OXFORD — After previously hearing a presentation about a possible renovation at G.C. Hawley Middle School, it looks like the Granville County school board is interested in touring the facility.
The point is to give members a chance to “actually touch and feel and see some of the issues that are there in that building, [to] can see how that building compares to other buildings because it’s a little older” than some others in the district, board Chairman David Richardson said.
Officials will find potential dates on which to hold the tour, and will also be “extending that same opportunity to our County Commissioners,” he said.
Richardson added that they “would like to try to schedule a joint meeting with the County Commissioners in March sometime so that we can hear that presentation again and have some common conversation around the topic of Hawley and what are some options there.”
The school system is facing “capital issues” there, he said, alluding to repair and renovation needs.
Board members and system administrators were discussing the issue in early 2020 before the COVID-19 pandemic hit, and intended then to have a joint meeting about it with the Granville County Commissioners.
But when COVID-19 arrived, the school board had to cancel that meeting and have not “picked that back up” with the commissioners, Richardson said during a Feb. 15 board retreat.
The board in February 2020 received a briefing that suggested the possibility of demolishing part of the campus and replacing it with a new building to house the sixth and seventh grade. Renovations to the school’s gym and the eighth-grade building were also on the table.
The estimated cost of the base project, including design, furniture and fittings charges, was $21.9 million.
The oldest buildings on the Hawley campus date from the early and mid 1960s.

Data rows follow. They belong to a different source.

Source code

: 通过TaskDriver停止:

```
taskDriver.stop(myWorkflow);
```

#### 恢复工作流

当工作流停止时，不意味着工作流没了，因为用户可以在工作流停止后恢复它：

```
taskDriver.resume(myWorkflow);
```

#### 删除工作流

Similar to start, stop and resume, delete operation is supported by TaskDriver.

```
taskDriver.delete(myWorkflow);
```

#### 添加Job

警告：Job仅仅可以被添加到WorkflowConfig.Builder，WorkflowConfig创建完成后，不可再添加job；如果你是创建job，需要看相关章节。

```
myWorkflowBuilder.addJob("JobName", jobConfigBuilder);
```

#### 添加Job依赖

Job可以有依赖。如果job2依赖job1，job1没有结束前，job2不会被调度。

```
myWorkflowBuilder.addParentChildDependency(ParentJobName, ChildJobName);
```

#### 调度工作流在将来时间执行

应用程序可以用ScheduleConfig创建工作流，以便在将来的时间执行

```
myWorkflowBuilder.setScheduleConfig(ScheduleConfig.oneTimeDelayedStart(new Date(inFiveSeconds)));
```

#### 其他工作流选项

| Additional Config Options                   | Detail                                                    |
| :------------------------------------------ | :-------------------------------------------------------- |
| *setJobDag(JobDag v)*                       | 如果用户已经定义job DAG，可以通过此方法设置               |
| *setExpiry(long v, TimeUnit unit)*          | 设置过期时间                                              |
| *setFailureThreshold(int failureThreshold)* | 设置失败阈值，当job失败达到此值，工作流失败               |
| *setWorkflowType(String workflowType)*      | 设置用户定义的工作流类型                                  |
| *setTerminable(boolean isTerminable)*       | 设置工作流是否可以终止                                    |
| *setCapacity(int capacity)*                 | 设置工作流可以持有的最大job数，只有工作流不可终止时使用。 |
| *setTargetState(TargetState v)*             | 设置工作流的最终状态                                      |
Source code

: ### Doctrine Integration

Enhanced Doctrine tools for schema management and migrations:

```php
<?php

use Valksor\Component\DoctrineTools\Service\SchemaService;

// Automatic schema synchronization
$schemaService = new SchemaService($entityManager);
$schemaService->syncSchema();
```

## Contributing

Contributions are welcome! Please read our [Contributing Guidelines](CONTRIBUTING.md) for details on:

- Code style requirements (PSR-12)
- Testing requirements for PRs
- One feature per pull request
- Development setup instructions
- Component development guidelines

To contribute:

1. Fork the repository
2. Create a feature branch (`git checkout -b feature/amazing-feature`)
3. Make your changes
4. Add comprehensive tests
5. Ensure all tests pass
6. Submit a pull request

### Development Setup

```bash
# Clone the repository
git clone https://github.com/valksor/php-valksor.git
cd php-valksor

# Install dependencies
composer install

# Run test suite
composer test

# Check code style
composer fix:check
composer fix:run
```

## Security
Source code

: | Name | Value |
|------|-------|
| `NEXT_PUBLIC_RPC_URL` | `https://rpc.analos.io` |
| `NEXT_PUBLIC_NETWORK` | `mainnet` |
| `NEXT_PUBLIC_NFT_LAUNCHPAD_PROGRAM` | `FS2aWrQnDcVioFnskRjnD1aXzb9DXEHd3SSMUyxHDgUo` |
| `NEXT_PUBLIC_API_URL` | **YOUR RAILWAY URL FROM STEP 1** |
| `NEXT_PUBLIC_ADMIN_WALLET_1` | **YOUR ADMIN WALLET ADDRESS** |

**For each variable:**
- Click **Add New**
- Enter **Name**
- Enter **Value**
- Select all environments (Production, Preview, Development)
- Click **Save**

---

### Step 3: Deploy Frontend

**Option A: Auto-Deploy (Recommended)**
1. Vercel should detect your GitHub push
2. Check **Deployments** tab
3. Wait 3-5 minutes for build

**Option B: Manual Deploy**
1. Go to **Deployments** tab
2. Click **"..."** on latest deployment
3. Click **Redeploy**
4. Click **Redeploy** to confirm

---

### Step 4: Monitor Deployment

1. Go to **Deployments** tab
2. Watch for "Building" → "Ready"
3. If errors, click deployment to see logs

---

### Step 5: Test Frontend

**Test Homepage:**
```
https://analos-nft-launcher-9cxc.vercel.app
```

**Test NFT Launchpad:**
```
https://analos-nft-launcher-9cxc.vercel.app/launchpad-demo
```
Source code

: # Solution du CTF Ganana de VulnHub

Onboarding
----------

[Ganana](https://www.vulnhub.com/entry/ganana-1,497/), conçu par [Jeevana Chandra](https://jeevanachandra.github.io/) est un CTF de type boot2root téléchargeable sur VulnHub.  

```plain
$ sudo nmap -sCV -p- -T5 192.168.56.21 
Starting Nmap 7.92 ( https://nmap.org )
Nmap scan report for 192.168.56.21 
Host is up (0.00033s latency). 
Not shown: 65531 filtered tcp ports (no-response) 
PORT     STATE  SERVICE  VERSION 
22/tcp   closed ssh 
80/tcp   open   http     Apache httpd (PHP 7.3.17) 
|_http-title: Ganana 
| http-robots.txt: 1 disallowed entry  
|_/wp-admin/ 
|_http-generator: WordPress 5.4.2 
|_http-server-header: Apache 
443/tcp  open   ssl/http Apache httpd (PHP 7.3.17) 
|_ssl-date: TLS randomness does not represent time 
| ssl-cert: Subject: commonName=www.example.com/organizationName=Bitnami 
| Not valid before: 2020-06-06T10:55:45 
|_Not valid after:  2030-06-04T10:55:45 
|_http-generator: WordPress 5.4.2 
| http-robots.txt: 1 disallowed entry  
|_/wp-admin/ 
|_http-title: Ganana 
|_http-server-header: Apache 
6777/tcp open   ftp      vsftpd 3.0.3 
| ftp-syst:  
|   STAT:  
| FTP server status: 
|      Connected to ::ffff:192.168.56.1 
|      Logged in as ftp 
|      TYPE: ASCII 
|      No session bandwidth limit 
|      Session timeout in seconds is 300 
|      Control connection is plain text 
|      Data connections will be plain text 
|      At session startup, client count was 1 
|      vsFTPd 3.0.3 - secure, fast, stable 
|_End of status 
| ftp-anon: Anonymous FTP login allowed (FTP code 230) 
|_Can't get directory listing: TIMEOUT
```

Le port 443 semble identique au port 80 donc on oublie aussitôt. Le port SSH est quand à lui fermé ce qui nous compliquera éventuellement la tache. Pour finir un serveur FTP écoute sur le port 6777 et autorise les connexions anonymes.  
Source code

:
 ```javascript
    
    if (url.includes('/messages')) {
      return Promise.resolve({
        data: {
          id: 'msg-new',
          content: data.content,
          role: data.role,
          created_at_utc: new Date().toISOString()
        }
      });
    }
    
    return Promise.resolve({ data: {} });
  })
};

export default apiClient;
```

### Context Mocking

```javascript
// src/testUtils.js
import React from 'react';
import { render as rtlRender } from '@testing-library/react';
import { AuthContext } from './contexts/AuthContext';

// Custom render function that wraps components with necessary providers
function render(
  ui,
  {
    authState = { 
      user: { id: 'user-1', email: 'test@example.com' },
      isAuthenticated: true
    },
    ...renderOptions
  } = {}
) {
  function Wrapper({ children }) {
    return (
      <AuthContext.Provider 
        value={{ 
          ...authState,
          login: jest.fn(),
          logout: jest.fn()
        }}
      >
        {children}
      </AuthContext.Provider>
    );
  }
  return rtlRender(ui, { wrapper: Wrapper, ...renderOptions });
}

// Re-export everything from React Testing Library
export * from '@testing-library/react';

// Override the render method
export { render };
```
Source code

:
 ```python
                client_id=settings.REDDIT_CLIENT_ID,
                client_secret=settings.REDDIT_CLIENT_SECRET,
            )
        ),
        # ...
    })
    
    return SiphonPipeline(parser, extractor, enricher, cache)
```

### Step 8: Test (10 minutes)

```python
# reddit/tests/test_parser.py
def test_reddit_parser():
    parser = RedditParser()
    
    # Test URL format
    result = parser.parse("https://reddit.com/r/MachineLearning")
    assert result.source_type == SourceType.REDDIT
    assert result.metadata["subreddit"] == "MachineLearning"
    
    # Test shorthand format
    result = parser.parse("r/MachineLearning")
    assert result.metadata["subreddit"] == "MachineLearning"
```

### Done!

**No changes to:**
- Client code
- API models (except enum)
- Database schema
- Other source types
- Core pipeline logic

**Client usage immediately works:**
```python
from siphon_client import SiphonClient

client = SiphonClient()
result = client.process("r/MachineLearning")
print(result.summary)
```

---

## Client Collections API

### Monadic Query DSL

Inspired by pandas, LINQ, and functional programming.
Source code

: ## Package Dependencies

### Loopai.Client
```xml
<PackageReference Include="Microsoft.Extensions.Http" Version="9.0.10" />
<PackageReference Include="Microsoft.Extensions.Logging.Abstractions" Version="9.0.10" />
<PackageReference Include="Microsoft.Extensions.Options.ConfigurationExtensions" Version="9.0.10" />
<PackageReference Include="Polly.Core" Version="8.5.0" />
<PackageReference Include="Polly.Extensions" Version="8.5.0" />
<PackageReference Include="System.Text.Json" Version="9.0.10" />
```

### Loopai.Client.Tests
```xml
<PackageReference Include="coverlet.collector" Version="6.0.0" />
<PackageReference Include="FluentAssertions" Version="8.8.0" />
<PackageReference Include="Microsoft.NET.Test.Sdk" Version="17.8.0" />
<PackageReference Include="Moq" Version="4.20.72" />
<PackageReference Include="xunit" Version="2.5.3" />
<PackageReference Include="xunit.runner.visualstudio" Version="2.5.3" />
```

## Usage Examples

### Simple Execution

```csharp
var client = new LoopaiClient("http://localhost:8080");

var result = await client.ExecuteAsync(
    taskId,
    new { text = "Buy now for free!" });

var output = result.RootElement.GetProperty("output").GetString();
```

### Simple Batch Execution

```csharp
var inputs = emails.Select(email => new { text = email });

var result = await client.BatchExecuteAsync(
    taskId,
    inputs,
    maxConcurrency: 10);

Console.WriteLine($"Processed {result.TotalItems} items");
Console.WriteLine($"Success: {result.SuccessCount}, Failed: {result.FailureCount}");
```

A few got a renovation in 2005.
With the need for upgrades remaining, the board needs to figure out what it “is willing to do to make that happen to move forward in conjunction” with the County Commissioners, Richardson said.
“So the thought would be [that] you’d tour Hawley first, then we would have our joint meeting with the commissioners, and then possibly have some discussion in April about what our next steps would look like,” he said.
Richardson said the board needs to focus on having the conservation again in March and April, with input from its strategic planning task force and “other areas as far as how we can best serve the community in that way around Hawley.
Board member Leonard Peace asked if officials have considered having a meeting with the community about Hawley, and Richardson answered that that’s one of the tasks that that strategic task force “will look at doing possibly.”
“We have put some community members on that task force to be able to get that input back from the community about some of the things they would like to see there,” Richardson said. “So, yes sir,we’ve thought a little bit about it. We’ve not put anything in place yet for that.”
Peace said he thinks that would be worth the effort to get the community’s input.
Board Member Ethel Anderson asked what impact the arrival of Hawley’s International Baccalaureate program might have. “That was a great success for them and then still moving forward in this direction,” she said.
Superintendent Alisa McLean said garnering support for the school, including community support, is important.
Richardson added that he liked Peace’s suggestion about bringing the community along early on in the process so “that we don’t get too far down a road” that people are not willing to support.